▶ **TASK DIRECTIONS**: Reproduce the data cleaning outline from "# Data Cleaning" up to and including "of Job Titles](#point_2_4)".
___ PROVIDED TEXT ___
# Data Cleaning Step

## Methodology:
* [1. Importing Relevant Libraries](#point_1)
* [2. Preliminary Data Cleaning](#point_2)
   * [2.1 Combining the different job title datasets](#point_2_1)
   * [2.2 Checking Null Values](#point_2_2)
   * [2.3 Data Transformation for Null Values](#point_2_3)
   * [2.4 Handling the different permutation of Job Titles](#point_2_4)
   * [2.5 Cleaning the company text entries](#point_2_5)
   * [2.6 Sorting through description to get Technical Skills](#point_2_6)
   * [2.7 Sorting through description to get Academic Skills](#point_2_7)
   * [2.8 Education Level](#point_2_8)
   * [2.9 Grouping Headquarters by Country](#point_2_9)
   * [2.95 Cleaning Company Name](#point_2_9_5)
   * [2.99 Send Clean dataframe to excel file for data analysis](#point_2_9_9)
* [3. Salary Information](#point_3)
___ EXTRACTED INFORMATION ___
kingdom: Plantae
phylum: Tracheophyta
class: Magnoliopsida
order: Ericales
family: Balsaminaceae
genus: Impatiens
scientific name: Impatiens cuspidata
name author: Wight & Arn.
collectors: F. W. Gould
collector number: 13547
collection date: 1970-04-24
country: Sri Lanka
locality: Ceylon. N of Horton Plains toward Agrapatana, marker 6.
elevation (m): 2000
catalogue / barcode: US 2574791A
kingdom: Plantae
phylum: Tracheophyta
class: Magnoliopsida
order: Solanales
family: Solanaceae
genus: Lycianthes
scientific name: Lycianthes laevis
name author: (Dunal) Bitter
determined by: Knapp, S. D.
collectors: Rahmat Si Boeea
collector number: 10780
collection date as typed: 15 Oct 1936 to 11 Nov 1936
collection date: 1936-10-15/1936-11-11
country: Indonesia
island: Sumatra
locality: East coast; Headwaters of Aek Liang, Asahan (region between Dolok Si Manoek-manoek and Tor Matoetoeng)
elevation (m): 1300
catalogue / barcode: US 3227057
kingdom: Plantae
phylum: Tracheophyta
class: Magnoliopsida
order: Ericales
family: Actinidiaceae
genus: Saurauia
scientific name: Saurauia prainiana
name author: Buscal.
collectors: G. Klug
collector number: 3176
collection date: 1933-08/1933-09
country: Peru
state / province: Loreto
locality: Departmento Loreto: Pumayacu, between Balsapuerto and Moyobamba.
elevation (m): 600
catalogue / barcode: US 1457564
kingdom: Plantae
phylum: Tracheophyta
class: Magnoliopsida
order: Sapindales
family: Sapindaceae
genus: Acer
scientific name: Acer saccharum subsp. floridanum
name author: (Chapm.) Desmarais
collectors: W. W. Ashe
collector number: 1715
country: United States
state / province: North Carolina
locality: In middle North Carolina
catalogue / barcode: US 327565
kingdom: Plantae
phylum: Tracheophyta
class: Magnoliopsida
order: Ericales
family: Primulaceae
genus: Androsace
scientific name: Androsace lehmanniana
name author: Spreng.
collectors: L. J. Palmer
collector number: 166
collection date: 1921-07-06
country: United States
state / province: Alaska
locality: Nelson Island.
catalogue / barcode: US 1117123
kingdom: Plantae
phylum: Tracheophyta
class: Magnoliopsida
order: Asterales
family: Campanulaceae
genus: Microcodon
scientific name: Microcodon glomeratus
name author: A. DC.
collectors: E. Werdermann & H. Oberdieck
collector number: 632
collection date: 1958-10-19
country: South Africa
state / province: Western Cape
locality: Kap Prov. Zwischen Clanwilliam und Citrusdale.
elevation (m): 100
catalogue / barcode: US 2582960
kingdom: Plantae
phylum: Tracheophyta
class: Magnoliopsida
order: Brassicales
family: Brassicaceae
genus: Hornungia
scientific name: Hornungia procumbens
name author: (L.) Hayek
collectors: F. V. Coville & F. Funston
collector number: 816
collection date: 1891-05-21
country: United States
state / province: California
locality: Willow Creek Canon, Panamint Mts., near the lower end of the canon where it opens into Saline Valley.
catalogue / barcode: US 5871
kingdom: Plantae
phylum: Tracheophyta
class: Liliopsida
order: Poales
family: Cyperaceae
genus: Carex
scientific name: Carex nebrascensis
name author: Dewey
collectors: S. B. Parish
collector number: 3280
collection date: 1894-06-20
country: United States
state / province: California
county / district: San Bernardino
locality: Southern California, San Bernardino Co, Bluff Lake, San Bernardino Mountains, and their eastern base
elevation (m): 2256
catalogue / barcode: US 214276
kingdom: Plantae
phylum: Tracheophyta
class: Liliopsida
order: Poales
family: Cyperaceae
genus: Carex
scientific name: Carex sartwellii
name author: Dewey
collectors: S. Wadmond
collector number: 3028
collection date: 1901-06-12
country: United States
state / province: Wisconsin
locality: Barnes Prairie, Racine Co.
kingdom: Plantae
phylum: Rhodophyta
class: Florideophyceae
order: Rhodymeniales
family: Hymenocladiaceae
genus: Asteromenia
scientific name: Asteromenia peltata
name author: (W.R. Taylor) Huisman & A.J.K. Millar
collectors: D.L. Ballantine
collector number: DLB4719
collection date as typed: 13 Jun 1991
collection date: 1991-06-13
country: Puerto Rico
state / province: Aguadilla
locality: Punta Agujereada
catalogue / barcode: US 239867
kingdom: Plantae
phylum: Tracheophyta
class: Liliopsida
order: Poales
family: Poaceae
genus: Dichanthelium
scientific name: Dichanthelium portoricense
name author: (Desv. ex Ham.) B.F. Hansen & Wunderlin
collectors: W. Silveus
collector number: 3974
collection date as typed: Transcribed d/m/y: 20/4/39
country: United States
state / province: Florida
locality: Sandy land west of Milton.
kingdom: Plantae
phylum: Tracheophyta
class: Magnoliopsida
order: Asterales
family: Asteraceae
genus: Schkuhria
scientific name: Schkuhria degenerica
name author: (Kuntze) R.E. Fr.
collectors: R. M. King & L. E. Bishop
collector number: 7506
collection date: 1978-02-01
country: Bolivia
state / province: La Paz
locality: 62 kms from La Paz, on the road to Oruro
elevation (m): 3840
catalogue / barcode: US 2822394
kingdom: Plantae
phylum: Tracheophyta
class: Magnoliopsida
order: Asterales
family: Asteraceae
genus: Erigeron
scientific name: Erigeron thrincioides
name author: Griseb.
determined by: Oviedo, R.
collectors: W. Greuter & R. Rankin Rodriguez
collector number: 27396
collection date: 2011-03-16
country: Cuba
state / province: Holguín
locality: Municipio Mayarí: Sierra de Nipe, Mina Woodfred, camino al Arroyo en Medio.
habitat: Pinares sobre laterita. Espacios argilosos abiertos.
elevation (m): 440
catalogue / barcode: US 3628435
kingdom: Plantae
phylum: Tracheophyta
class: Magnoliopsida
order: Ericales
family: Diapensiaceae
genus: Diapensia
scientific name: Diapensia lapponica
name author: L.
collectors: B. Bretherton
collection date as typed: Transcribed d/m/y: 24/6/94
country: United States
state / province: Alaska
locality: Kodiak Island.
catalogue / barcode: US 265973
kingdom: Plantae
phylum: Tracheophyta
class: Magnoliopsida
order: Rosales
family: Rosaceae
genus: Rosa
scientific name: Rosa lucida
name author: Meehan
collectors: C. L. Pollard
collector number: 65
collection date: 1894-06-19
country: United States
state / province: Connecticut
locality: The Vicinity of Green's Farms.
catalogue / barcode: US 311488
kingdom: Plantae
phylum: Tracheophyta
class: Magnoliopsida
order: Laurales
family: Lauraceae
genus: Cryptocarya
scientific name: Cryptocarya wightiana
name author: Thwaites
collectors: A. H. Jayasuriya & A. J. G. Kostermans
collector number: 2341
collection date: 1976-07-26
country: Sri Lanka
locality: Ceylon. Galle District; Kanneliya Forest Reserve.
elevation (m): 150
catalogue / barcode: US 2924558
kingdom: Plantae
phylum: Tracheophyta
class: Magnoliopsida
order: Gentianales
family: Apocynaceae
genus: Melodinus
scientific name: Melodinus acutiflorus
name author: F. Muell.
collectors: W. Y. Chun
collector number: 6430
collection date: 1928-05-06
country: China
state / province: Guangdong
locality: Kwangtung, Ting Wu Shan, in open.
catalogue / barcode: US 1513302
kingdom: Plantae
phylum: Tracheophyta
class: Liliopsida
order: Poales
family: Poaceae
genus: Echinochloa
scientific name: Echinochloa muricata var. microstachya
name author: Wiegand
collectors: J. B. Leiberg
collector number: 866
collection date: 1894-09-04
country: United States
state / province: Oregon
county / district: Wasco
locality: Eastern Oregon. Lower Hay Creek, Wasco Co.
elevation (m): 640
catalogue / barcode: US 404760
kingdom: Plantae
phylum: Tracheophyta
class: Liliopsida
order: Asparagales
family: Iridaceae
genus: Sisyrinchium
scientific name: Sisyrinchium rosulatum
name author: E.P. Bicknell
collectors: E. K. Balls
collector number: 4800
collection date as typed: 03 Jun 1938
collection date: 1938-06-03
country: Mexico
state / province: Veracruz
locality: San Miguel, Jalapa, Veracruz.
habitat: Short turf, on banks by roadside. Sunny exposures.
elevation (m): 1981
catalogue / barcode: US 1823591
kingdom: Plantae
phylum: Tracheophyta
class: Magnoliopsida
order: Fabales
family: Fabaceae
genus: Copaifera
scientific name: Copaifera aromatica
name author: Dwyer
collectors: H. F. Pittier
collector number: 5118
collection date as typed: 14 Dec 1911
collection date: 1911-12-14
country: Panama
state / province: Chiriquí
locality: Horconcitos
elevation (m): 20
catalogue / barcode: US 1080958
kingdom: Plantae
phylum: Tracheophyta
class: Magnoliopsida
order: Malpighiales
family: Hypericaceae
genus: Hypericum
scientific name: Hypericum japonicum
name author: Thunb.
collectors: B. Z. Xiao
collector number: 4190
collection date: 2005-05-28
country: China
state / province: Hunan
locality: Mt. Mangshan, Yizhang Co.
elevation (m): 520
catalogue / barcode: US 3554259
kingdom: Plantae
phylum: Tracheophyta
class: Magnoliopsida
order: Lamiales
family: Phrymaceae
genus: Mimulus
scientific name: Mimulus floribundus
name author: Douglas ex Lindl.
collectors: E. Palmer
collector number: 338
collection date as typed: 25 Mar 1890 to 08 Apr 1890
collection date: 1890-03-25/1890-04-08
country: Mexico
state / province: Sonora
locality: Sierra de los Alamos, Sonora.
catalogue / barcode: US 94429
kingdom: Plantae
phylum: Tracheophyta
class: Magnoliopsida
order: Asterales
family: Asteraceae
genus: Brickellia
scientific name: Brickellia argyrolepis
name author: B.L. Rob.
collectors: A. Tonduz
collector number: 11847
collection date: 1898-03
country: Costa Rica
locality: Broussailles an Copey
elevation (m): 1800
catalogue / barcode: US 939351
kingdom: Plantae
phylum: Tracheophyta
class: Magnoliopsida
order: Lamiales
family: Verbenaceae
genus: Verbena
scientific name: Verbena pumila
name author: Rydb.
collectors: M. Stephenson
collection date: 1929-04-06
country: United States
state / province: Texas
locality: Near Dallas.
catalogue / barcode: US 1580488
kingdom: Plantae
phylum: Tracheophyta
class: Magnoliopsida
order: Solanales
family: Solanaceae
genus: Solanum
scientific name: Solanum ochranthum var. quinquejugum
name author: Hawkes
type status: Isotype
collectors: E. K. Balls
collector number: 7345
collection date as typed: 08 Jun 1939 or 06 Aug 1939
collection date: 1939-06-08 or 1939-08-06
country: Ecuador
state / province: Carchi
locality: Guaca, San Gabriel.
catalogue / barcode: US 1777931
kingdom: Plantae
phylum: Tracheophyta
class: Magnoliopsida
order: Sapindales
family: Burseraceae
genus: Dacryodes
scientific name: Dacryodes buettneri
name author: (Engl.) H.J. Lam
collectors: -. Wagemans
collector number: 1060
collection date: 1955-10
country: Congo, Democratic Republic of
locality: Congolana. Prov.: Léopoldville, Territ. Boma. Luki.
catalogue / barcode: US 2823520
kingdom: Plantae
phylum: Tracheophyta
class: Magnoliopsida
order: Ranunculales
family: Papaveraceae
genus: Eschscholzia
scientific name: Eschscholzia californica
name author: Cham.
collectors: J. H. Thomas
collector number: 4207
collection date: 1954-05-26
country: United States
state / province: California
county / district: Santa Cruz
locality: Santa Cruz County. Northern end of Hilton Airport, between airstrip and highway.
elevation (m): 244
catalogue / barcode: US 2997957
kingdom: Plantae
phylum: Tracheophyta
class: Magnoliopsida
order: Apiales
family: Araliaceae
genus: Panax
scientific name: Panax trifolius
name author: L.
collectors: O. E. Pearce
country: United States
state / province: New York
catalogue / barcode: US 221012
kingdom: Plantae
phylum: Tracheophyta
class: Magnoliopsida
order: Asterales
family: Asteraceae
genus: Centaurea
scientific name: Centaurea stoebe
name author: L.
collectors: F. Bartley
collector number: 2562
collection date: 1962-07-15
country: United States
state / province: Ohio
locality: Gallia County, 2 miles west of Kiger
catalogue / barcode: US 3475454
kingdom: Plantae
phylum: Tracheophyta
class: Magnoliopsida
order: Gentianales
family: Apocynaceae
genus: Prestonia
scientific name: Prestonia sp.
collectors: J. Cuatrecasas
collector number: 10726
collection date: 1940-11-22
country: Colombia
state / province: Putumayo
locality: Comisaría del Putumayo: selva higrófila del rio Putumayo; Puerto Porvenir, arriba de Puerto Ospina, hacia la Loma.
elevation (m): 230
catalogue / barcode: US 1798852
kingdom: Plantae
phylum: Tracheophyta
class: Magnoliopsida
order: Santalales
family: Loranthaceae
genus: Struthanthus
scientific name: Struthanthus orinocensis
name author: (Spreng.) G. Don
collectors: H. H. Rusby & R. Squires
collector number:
___
▶ **THE SOLUTION**:
# Data Cleaning Step

## Methodology:
* [1. Importing Relevant Libraries](#point_1)
* [2. Preliminary Data Cleaning](#point_2)
   * [2.1 Combining the different job title datasets](#point_2_1)
   * [2.2 Checking Null Values](#point_2_2)
   * [2.3 Data Transformation for Null Values](#point_2_3)
   * [2.4 Handling the different permutation of Job Titles](#point_2_4)